- WORK TO COMPLETE -
Copy the listing below line for line, omitting the pictures.

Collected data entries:
◆ ◆ ◆ ◆
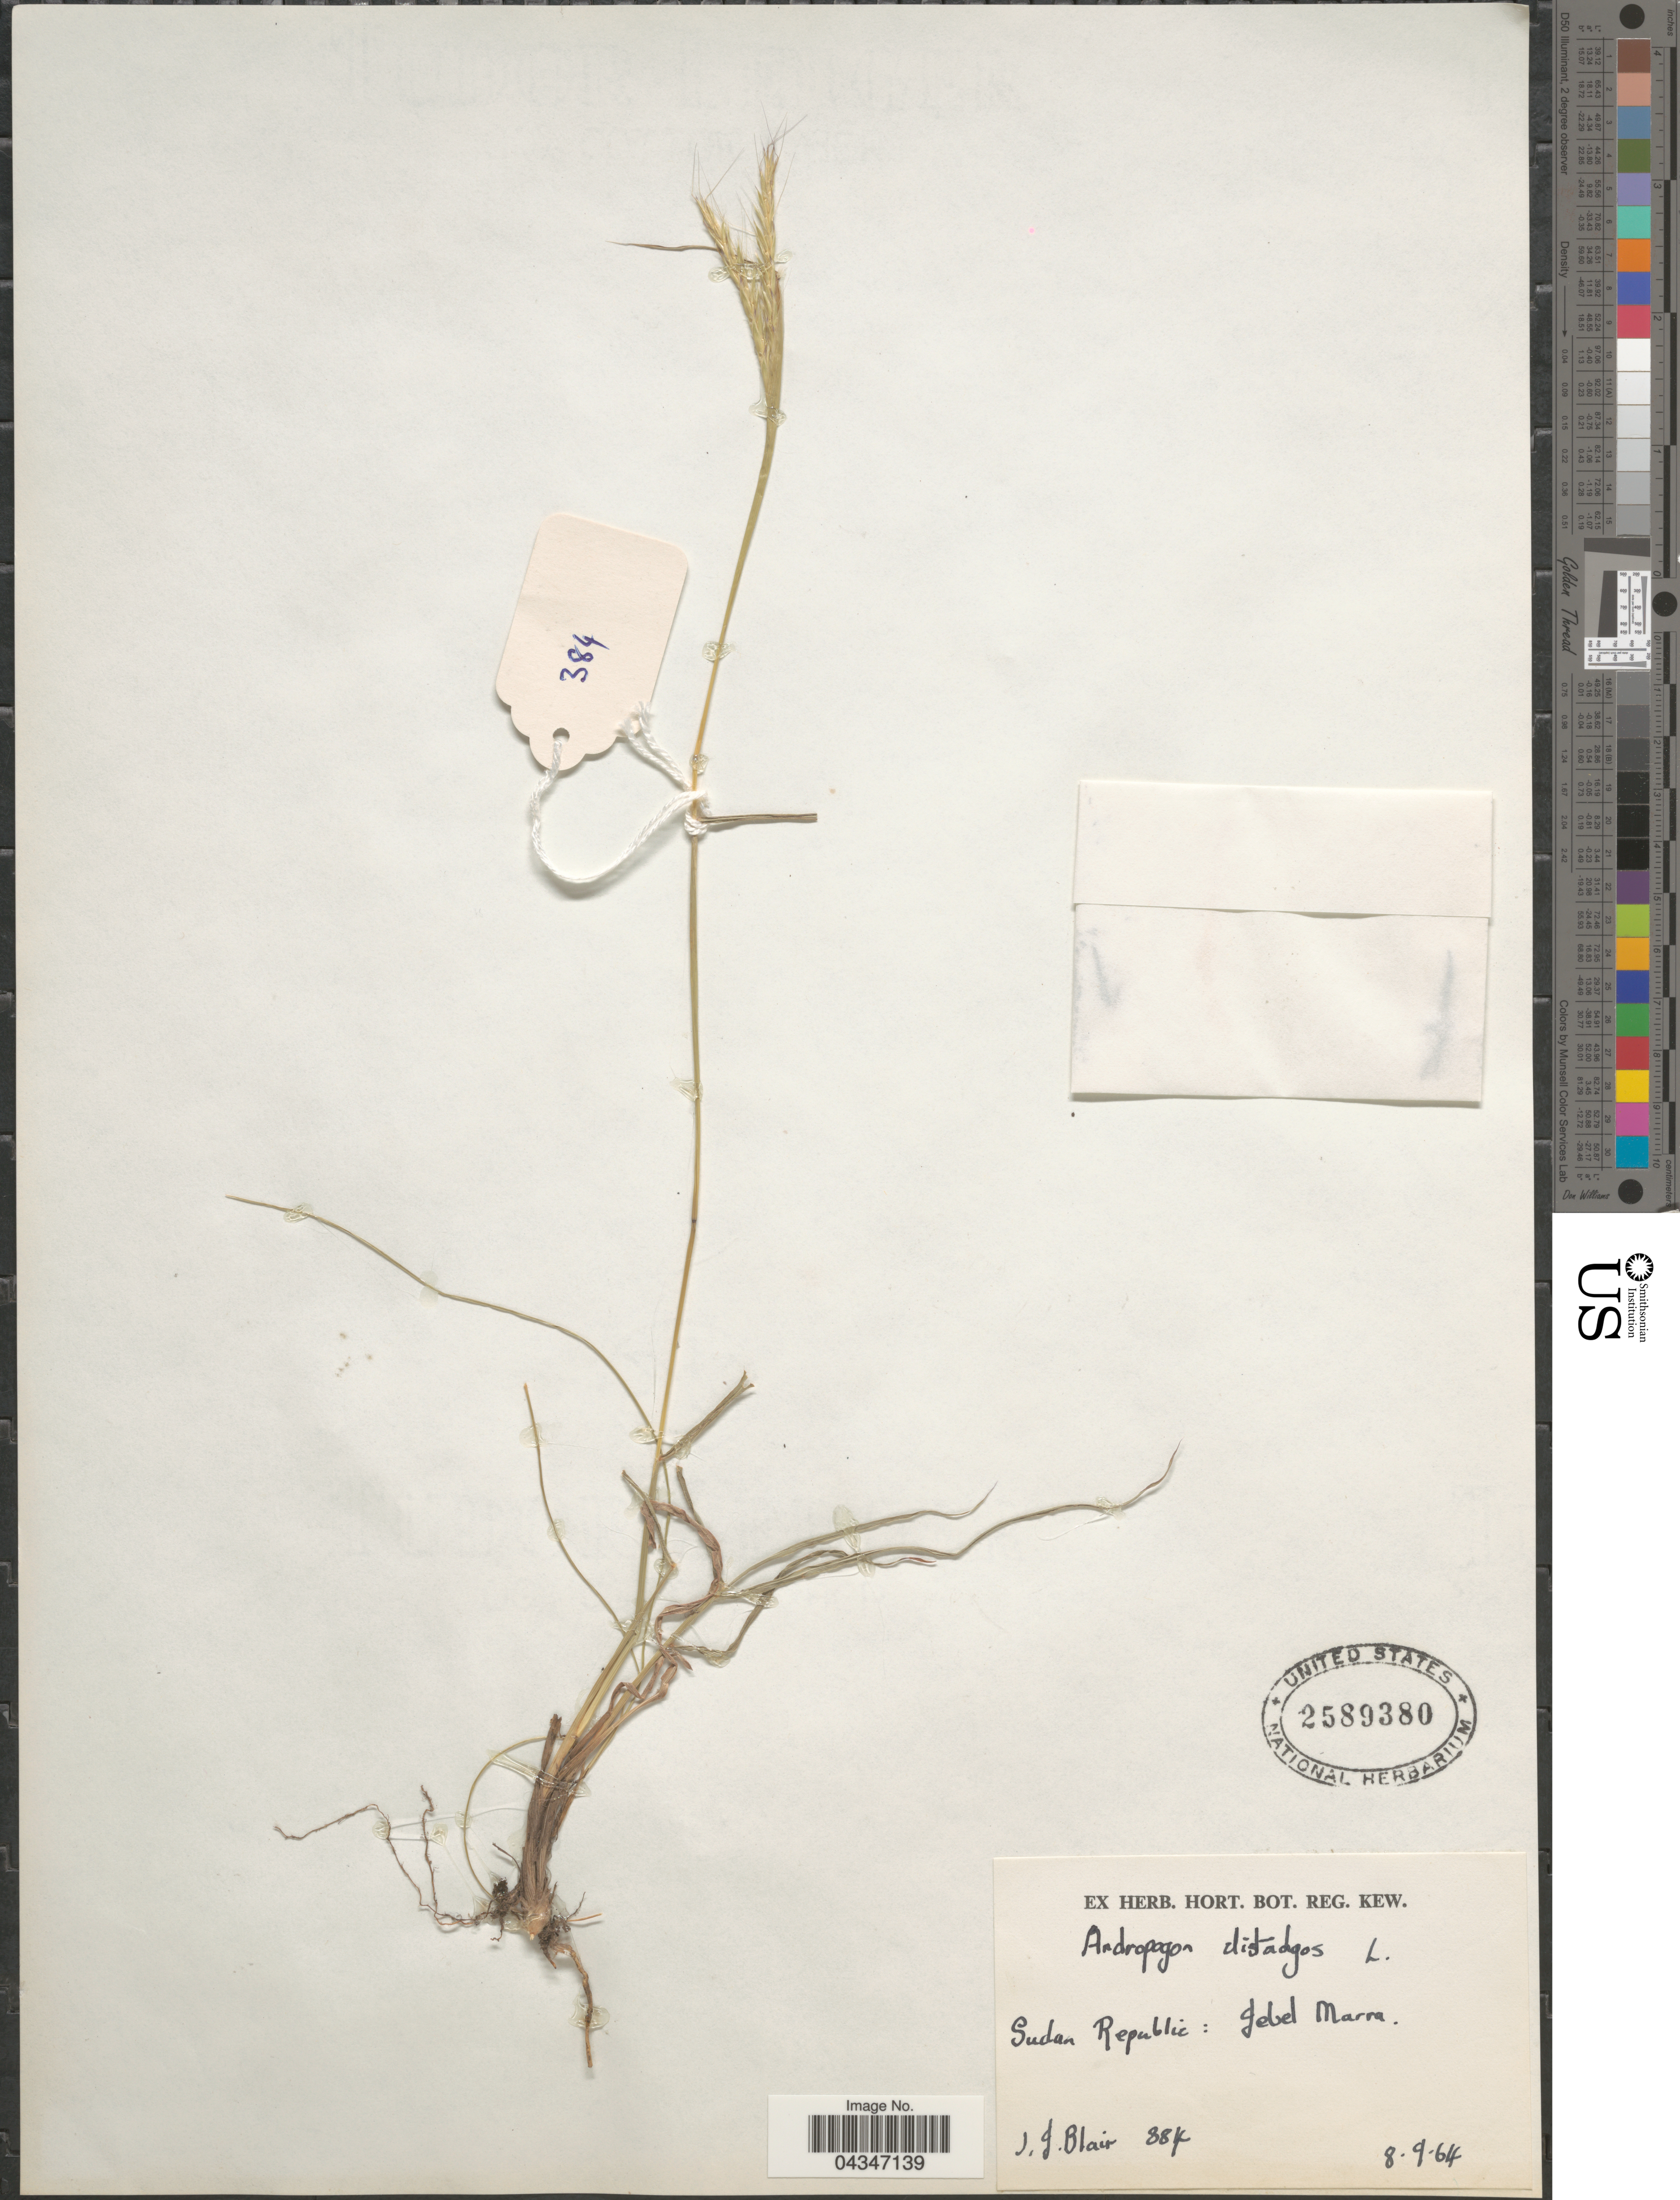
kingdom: Plantae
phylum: Tracheophyta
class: Liliopsida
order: Poales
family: Poaceae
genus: Andropogon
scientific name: Andropogon distachyos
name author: L.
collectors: I. Blair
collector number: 884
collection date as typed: Transcribed d/m/y: 8/9/64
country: Sudan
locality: Sudan Republic: Jebel Marra.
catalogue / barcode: US 2589380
◆ ◆ ◆ ◆
- TASK RESPONSE -
kingdom: Plantae
phylum: Tracheophyta
class: Liliopsida
order: Poales
family: Poaceae
genus: Andropogon
scientific name: Andropogon distachyos
name author: L.
collectors: I. Blair
collector number: 884
collection date as typed: Transcribed d/m/y: 8/9/64
country: Sudan
locality: Sudan Republic: Jebel Marra.
catalogue / barcode: US 2589380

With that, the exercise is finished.